I am trying to summarize results from an article for a review (available for free here, I am looking at table 3), and thus want to find Standard Errors (SE) to compute confidence intervals. The article I am looking at gives the results of a Poisson regression as Incidence Rate Ratios (IRR) (that comes from exponentiating the calculated coefficients) - and t-values, which is not what I am used to.
From my interpretation of this article, $$\mathrm{SE}=\frac{\mathrm{IRR}-1}{\mathrm{Tvalue}}.$$ After a few tests, I get reasonable confidence intervals for this - eg. when the article says the result is significant, the confidence interval does not include 1 - but am I right? Or should I derive the $\mathrm{SE}$ from $\log(\mathrm{IRR})$ instead? Or use a different formula? I am a bit out of my league here.

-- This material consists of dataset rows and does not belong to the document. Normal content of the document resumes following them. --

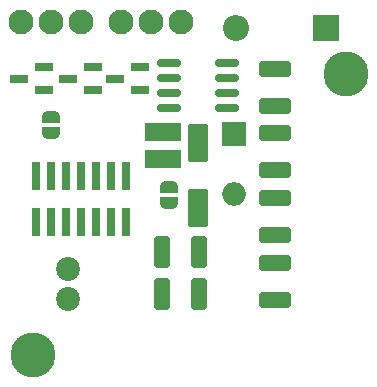
<source format=gbr>
%TF.GenerationSoftware,KiCad,Pcbnew,7.0.10*%
%TF.CreationDate,2024-02-10T17:51:15-05:00*%
%TF.ProjectId,led_controller_i2c,6c65645f-636f-46e7-9472-6f6c6c65725f,rev?*%
%TF.SameCoordinates,Original*%
%TF.FileFunction,Soldermask,Top*%
%TF.FilePolarity,Negative*%
%FSLAX46Y46*%
G04 Gerber Fmt 4.6, Leading zero omitted, Abs format (unit mm)*
G04 Created by KiCad (PCBNEW 7.0.10) date 2024-02-10 17:51:15*
%MOMM*%
%LPD*%
G01*
G04 APERTURE LIST*
G04 Aperture macros list*
%AMRoundRect*
0 Rectangle with rounded corners*
0 $1 Rounding radius*
0 $2 $3 $4 $5 $6 $7 $8 $9 X,Y pos of 4 corners*
0 Add a 4 corners polygon primitive as box body*
4,1,4,$2,$3,$4,$5,$6,$7,$8,$9,$2,$3,0*
0 Add four circle primitives for the rounded corners*
1,1,$1+$1,$2,$3*
1,1,$1+$1,$4,$5*
1,1,$1+$1,$6,$7*
1,1,$1+$1,$8,$9*
0 Add four rect primitives between the rounded corners*
20,1,$1+$1,$2,$3,$4,$5,0*
20,1,$1+$1,$4,$5,$6,$7,0*
20,1,$1+$1,$6,$7,$8,$9,0*
20,1,$1+$1,$8,$9,$2,$3,0*%
%AMFreePoly0*
4,1,19,0.500000,-0.750000,0.000000,-0.750000,0.000000,-0.744911,-0.071157,-0.744911,-0.207708,-0.704816,-0.327430,-0.627875,-0.420627,-0.520320,-0.479746,-0.390866,-0.500000,-0.250000,-0.500000,0.250000,-0.479746,0.390866,-0.420627,0.520320,-0.327430,0.627875,-0.207708,0.704816,-0.071157,0.744911,0.000000,0.744911,0.000000,0.750000,0.500000,0.750000,0.500000,-0.750000,0.500000,-0.750000,
$1*%
%AMFreePoly1*
4,1,19,0.000000,0.744911,0.071157,0.744911,0.207708,0.704816,0.327430,0.627875,0.420627,0.520320,0.479746,0.390866,0.500000,0.250000,0.500000,-0.250000,0.479746,-0.390866,0.420627,-0.520320,0.327430,-0.627875,0.207708,-0.704816,0.071157,-0.744911,0.000000,-0.744911,0.000000,-0.750000,-0.500000,-0.750000,-0.500000,0.750000,0.000000,0.750000,0.000000,0.744911,0.000000,0.744911,
$1*%
G04 Aperture macros list end*
%ADD10C,3.800000*%
%ADD11C,2.020000*%
%ADD12R,2.200000X2.200000*%
%ADD13O,2.200000X2.200000*%
%ADD14C,2.100000*%
%ADD15R,2.000000X2.000000*%
%ADD16O,2.000000X2.000000*%
%ADD17RoundRect,0.150000X-0.825000X-0.150000X0.825000X-0.150000X0.825000X0.150000X-0.825000X0.150000X0*%
%ADD18R,0.740000X2.400000*%
%ADD19RoundRect,0.070000X0.650000X0.300000X-0.650000X0.300000X-0.650000X-0.300000X0.650000X-0.300000X0*%
%ADD20R,3.050000X1.520000*%
%ADD21FreePoly0,270.000000*%
%ADD22FreePoly1,270.000000*%
%ADD23RoundRect,0.250000X-0.600000X1.400000X-0.600000X-1.400000X0.600000X-1.400000X0.600000X1.400000X0*%
%ADD24RoundRect,0.250000X-0.412500X-1.100000X0.412500X-1.100000X0.412500X1.100000X-0.412500X1.100000X0*%
%ADD25RoundRect,0.250000X-1.100000X0.412500X-1.100000X-0.412500X1.100000X-0.412500X1.100000X0.412500X0*%
%ADD26RoundRect,0.250000X1.100000X-0.412500X1.100000X0.412500X-1.100000X0.412500X-1.100000X-0.412500X0*%
G04 APERTURE END LIST*
D10*
%TO.C,H2*%
X15500000Y-42500000D03*
%TD*%
%TO.C,H1*%
X42000000Y-18650000D03*
%TD*%
D11*
%TO.C,J3*%
X18505000Y-37765000D03*
X18505000Y-35225000D03*
%TD*%
D12*
%TO.C,D4*%
X40310000Y-14765000D03*
D13*
X32690000Y-14765000D03*
%TD*%
D14*
%TO.C,J2*%
X28045000Y-14265000D03*
X25505000Y-14265000D03*
X22965000Y-14265000D03*
%TD*%
%TO.C,J1*%
X19605000Y-14265000D03*
X17065000Y-14265000D03*
X14525000Y-14265000D03*
%TD*%
D15*
%TO.C,D1*%
X32505000Y-23725000D03*
D16*
X32505000Y-28805000D03*
%TD*%
D17*
%TO.C,U2*%
X27005000Y-17765000D03*
X27005000Y-19035000D03*
X27005000Y-20305000D03*
X27005000Y-21575000D03*
X31955000Y-21575000D03*
X31955000Y-20305000D03*
X31955000Y-19035000D03*
X31955000Y-17765000D03*
%TD*%
D18*
%TO.C,U1*%
X15730000Y-31215000D03*
X15730000Y-27315000D03*
X17000000Y-31215000D03*
X17000000Y-27315000D03*
X18270000Y-31215000D03*
X18270000Y-27315000D03*
X19540000Y-31215000D03*
X19540000Y-27315000D03*
X20810000Y-31215000D03*
X20810000Y-27315000D03*
X22080000Y-31215000D03*
X22080000Y-27315000D03*
X23350000Y-31215000D03*
X23350000Y-27315000D03*
%TD*%
D19*
%TO.C,Q3*%
X18455000Y-19075000D03*
X20555000Y-18125000D03*
X20555000Y-20025000D03*
%TD*%
%TO.C,Q2*%
X22455000Y-19075000D03*
X24555000Y-18125000D03*
X24555000Y-20025000D03*
%TD*%
%TO.C,Q1*%
X14355000Y-19065000D03*
X16455000Y-18115000D03*
X16455000Y-20015000D03*
%TD*%
D20*
%TO.C,L1*%
X26505000Y-23620000D03*
X26505000Y-25910000D03*
%TD*%
D21*
%TO.C,JP2*%
X17000000Y-22350000D03*
D22*
X17000000Y-23650000D03*
%TD*%
D21*
%TO.C,JP1*%
X27005000Y-28265000D03*
D22*
X27005000Y-29565000D03*
%TD*%
D23*
%TO.C,D2*%
X29505000Y-24515000D03*
X29505000Y-30015000D03*
%TD*%
D24*
%TO.C,C6*%
X26442500Y-33765000D03*
X29567500Y-33765000D03*
%TD*%
%TO.C,C5*%
X26442500Y-37265000D03*
X29567500Y-37265000D03*
%TD*%
D25*
%TO.C,C4*%
X36005000Y-34702500D03*
X36005000Y-37827500D03*
%TD*%
D26*
%TO.C,C3*%
X36005000Y-21390000D03*
X36005000Y-18265000D03*
%TD*%
D25*
%TO.C,C2*%
X36005000Y-23702500D03*
X36005000Y-26827500D03*
%TD*%
D26*
%TO.C,C1*%
X36005000Y-32327500D03*
X36005000Y-29202500D03*
%TD*%
M02*

</source>
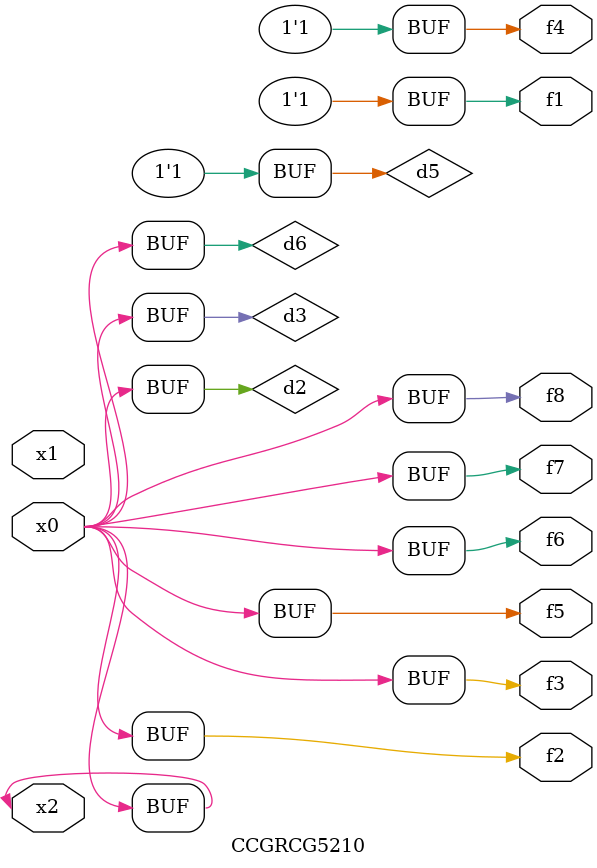
<source format=v>
module CCGRCG5210(
	input x0, x1, x2,
	output f1, f2, f3, f4, f5, f6, f7, f8
);

	wire d1, d2, d3, d4, d5, d6;

	xnor (d1, x2);
	buf (d2, x0, x2);
	and (d3, x0);
	xnor (d4, x1, x2);
	nand (d5, d1, d3);
	buf (d6, d2, d3);
	assign f1 = d5;
	assign f2 = d6;
	assign f3 = d6;
	assign f4 = d5;
	assign f5 = d6;
	assign f6 = d6;
	assign f7 = d6;
	assign f8 = d6;
endmodule

</source>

Here is an example of my calculations - for example using an IRR of $0.76$ and a t-value of $1.96$:
$$0.76 - 1 = -0.24 \implies \mathrm{SE} = \frac{-0.24}{1.96} = -0.122$$
The confidence interval is then given by: $$\exp(\log(\mathrm{IRR}) \pm 1.96 \cdot \mathrm{SE}),$$ results in: $$0.76 \left[0.60 ; 0.97\right]$$